Among adults with noncancer pain from 2000 to 2015, the percentage reporting poor or fair health increased among non-Hispanic White individuals from 24.4% to 34.2% and decreased from 52.4% to 40.6% among non-Hispanic Black individuals. No significant changes in health status were observed among Latino individuals. During this time period, all racial and ethnic groups experienced a decrease in the number of adults without health insurance (ranging from a decrease of 1 to 8 percentage points).
DISCUSSION
Despite national health policy efforts to improve the safety of pain management, prescription opioids have become the most commonly prescribed pain medication across all racial/ethnic groups examined. Among non-Hispanic White adults who have pain, prescription opioids are the predominant pain medication, and the use of opioids has continued to rise in recent years. We were surprised to find that opioid use among non-Hispanic Black individuals has approached that of non-Hispanic White individuals. To our knowledge, this is the first evidence of a potential narrowing of the divide in opioid prescribing by race. This shift may reflect gains in public insurance coverage since 2010—however, all racial/ethnic groups experienced similar declines in private health insurance coverage. We found some evidence of changes in health status (among adults with noncancer pain, we identified a relative decrease in the percentage of non-Hispanic Black individuals in poor or fair health, whereas poor or fair health increased among non-Hispanic White individuals). This is somewhat paradoxical when, historically, non-Hispanic White individuals have been more likely to receive opioids, and opioid-related deaths continue to occur predominantly among this group.8 Future work is needed to explain the rise in opioid use among non-Hispanic Black individuals to determine the extent to which it is related to prescribing practices in managing noncancer pain.9,10
Several limitations of this study must be acknowledged. First, MEPS data are only generalizable to noninstitutionalized Americans; trends may differ among institutionalized and noncivilian populations such as those in the armed forces. Second, although information collected from respondents is augmented with data obtained directly from health care providers, MEPS data are still fundamentally based on self-report—thus, we cannot completely rule out reporting errors in the data we analyzed. Cancer and other medical conditions are self-reported. Third, our analyses considered only outpatient prescription medication data and did not take into account inpatient prescriptions or unprescribed pain medication use. However, despite these inherent limitations, to our knowledge, this was the first nationally representative study to examine trends over time in the use of various prescription pain medications by race/ethnicity among the general pain population.
PUBLIC HEALTH IMPLICATIONS
Often in health disparities research, the focus is on examining underserved populations. However, in the context of the national epidemic of prescription opioid–related addiction and mortality, opioid-related risks do not appear commensurate with the purported benefits, especially for chronic pain. In addition to documenting the persistent reliance on opioids, our findings suggest elevated opioid use among non-Hispanic Black individuals, despite improvements in self-reported health status.

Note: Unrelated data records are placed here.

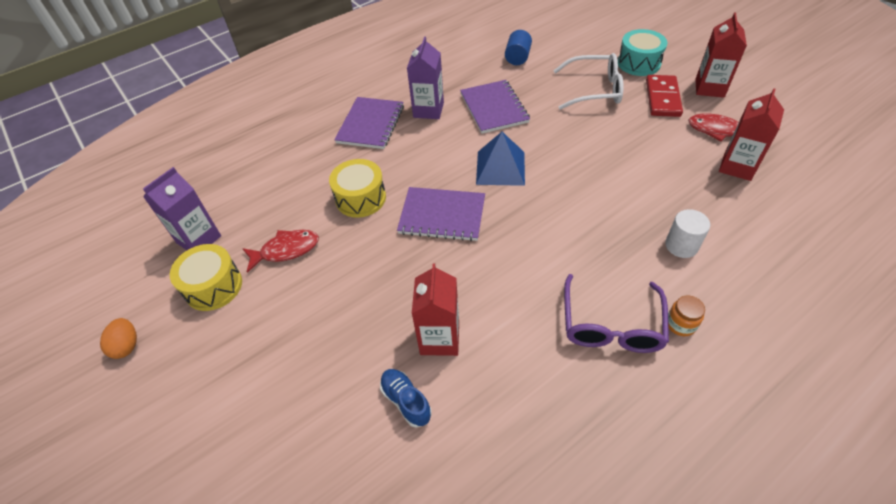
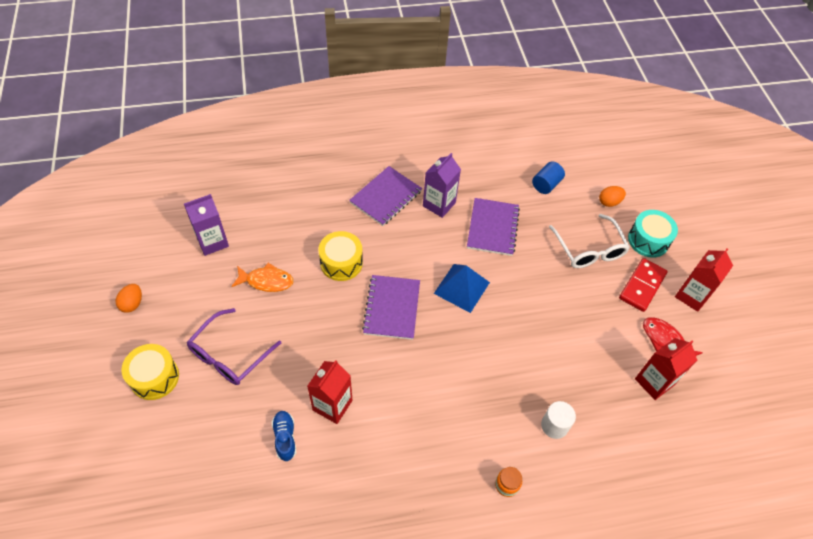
camera: 20 degrees right, 5 degrees up
(213, 286) = (205, 286): yellow drum -> yellow drum (154, 377)
(286, 250) = (266, 281): red fish -> orange fish
(442, 215) = (392, 308): purple notebook -> purple notebook turned 60 degrees clockwise
(583, 49) = (609, 202): none -> orange egg
(594, 90) = (589, 249): white glasses -> white glasses turned 45 degrees clockwise
(611, 325) = (456, 459): purple glasses -> purple glasses (229, 355)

Emerging guidelines and policy efforts emphasize the use of nonopioid pain medications and nonpharmacological treatment strategies for chronic pain.11 These efforts may lead to increased disparities across racial/ethnic groups dependent on access to alternative treatments that may be more costly and resource intensive. Future policies should be mindful of these shifting disparities in the treatment of pain and focus on ensuring equitable treatment across racial/ethnic groups.
ACKNOWLEDGMENTS
This work was previously presented at the Academy Health Annual Research Meeting; June 25–27, 2017; New Orleans, LA.
HUMAN PARTICIPANT PROTECTION
Institutional review board approval was not needed for this study because it used publicly available de-identified data.